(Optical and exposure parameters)
________________________________________

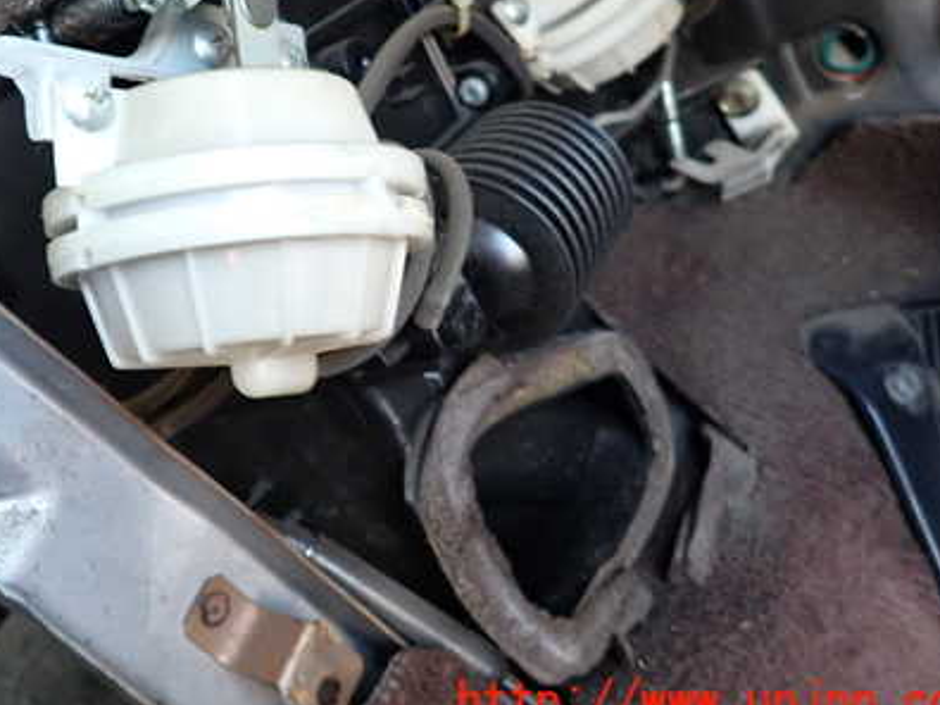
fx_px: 1032
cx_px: 281
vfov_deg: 37.0
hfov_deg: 47.8
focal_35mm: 38
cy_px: 198
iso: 250
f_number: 2
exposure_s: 1/30
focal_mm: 4.5
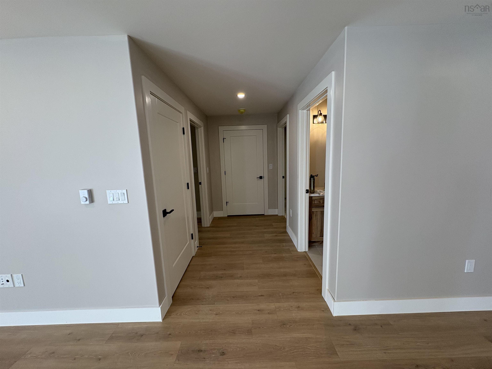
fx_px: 199
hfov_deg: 102.1
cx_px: 246
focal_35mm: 14
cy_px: 184
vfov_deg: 85.7
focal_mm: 2.22
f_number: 2.2
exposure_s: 1/120
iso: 160
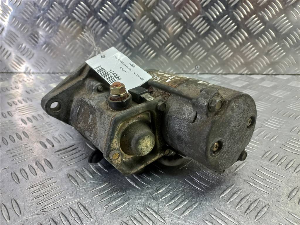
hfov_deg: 69.4
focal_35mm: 25
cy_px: 112
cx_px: 150
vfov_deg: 54.9
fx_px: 217
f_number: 1.8
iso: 100
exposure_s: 1/50
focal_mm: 4.6
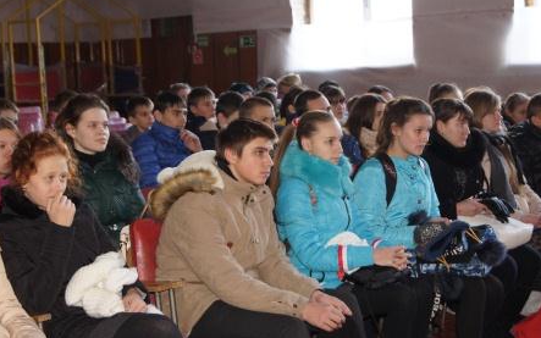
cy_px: 171
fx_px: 1025
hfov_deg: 29.6
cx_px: 270
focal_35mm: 70
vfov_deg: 18.7
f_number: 5.6
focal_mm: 45
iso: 800
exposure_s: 1/60
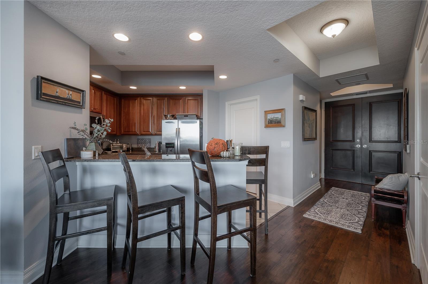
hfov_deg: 104.3
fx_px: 166
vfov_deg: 81.1
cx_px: 214
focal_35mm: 14
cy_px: 142
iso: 320
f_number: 9
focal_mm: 14
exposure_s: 1/20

________________________________________

- _What the task asks_:
Print all of the records shown above exactly, leaving out each picture.

- _Written answer_:
fx_px: 1032
cx_px: 281
vfov_deg: 37.0
hfov_deg: 47.8
focal_35mm: 38
cy_px: 198
iso: 250
f_number: 2
exposure_s: 1/30
focal_mm: 4.5
fx_px: 199
hfov_deg: 102.1
cx_px: 246
focal_35mm: 14
cy_px: 184
vfov_deg: 85.7
focal_mm: 2.22
f_number: 2.2
exposure_s: 1/120
iso: 160
hfov_deg: 69.4
focal_35mm: 25
cy_px: 112
cx_px: 150
vfov_deg: 54.9
fx_px: 217
f_number: 1.8
iso: 100
exposure_s: 1/50
focal_mm: 4.6
cy_px: 171
fx_px: 1025
hfov_deg: 29.6
cx_px: 270
focal_35mm: 70
vfov_deg: 18.7
f_number: 5.6
focal_mm: 45
iso: 800
exposure_s: 1/60
hfov_deg: 104.3
fx_px: 166
vfov_deg: 81.1
cx_px: 214
focal_35mm: 14
cy_px: 142
iso: 320
f_number: 9
focal_mm: 14
exposure_s: 1/20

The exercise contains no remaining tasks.